Les cibles moléculaires du péroxynitrite sont les lipides, les acides nucléiques et les protéines. La péroxidation des lipides a surtout une importance au niveau des membranes biologiques dont elle augmente la perméabilité (243). Au niveau de l‘ADN, la réaction de la guanine avec les péroxynitrites produit la 8 oxo-guanine impliquée dans les processus de mutagénèse et de carcinogénèse (290).

L‘interaction du péroxynitrite avec les protéines a été la plus étudiée. La dégradation du péroxynitrite donne le radical hydroxyl (OH) et le dioxyde d‘azote (NO2) qui réagit avec les résidus tyrosine des protéines pour produire de la 3-nitrotyrosine. La nitration de la tyrosine modifie la structure et la fonction de la protéine. Par exemple, la nitration du résidu tyrosine de la Mn-SOD mitochondriale induit une inactivation complète de cette enzyme (291), diminuant la dégradation de l‘anion superoxide et favorisant encore la génération de péroxynitrites dans les mitochondries (figure x). NO ONOO- (péroxynitrite) 3-nitrotyrosine N O2- (nitrite) NO3- (nitrate)

iNOS

L-arginine L-citrulline Oxidation de l’ADN Péroxidation des lipides O2- (anion superoxide) Formule du péroxynitrite

4.4.2.2. Conséquences de la nitration des protéines

Une implication de la nitration des protéines dans l‘inflammation, la dégradation de la matrice extracellulaire et la mort cellulaire a été démontrée in vitro, chacun de ces processus étant impliqués dans le développement l‘emphysème.

L‘effet pro-inflammatoire de la nitration des protéines passe par l‘activation de NFκB, un facteur de transcription crucial dans l‘activation des gènes de l‘inflammation. Matata et al. rapportent une activation de NFκB dans des cellules mononuclées exposées à de faibles doses de péroxynitrites, suivie de la production de TNF-α et d‘IL-6. La nitration de la tyrosine-42 sur IκB pourrait augmenter sa dégradation et libérer ainsi NFκBn (292).

La nitration des MMP induit l‘activation de MMP-9 dans les neurones (293) et de MMP-2 dans les cellules musculaires lisses vasculaires (294). Ainsi, la toxicité des péroxynitrites sur le myocarde implique l‘activation de MMP-2 (295). De même, comme les radicaux libres de l‘oxygène, la nitration de la tropoélastine empêche l‘assemblage des fibres élastiques (95). La nitration des protéines a aussi été impliquée dans les phénomènes de mort cellulaire programmée et d‘apoptose. La nitrosylation du cytochrome c entraînerait sa libération des mitochondries vers le cytosol, activant la voie intrinsèque de l‘apoptose. Cependant, le rôle de la nitrosylation protéique est controversé dans l‘apoptose, la nitrosylation des caspases pouvant avoir des effets pro- ou anti-apoptotiques (296).

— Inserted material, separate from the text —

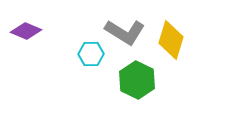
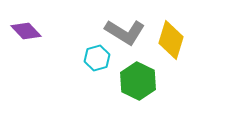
purple diamond: rotated 24 degrees clockwise
cyan hexagon: moved 6 px right, 4 px down; rotated 15 degrees counterclockwise
green hexagon: moved 1 px right, 1 px down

Synthèse 6 : Le NO produit par les NOS est un messager intercellulaire omniprésent au niveau pulmonaire, impliqué dans de nombreux processus physiologiques. Il régule notamment le développement pulmonaire, la circulation pulmonaire, le tonus musculaire lisse bronchique et module la sécrétion de mucus. Cependant, il est aussi consommé dans la réaction conduisant la formation de peroxynitrites à partir de l‘anion superoxyde et du NO. La nitration des protéines secondaire à la formation de peroxynitrite participe à de nombreux processus pathologiques et elle pourrait participer au déséquilibre de la balance protéase/antiprotéase, à l‘excès d‘inflammation et d‘apoptose induite par la fumée de cigarette et participant au développement de l‘emphysème. Il semble donc difficile de prédire le rôle des NOS et du NO lors de situation pathologique comme l‘emphysème.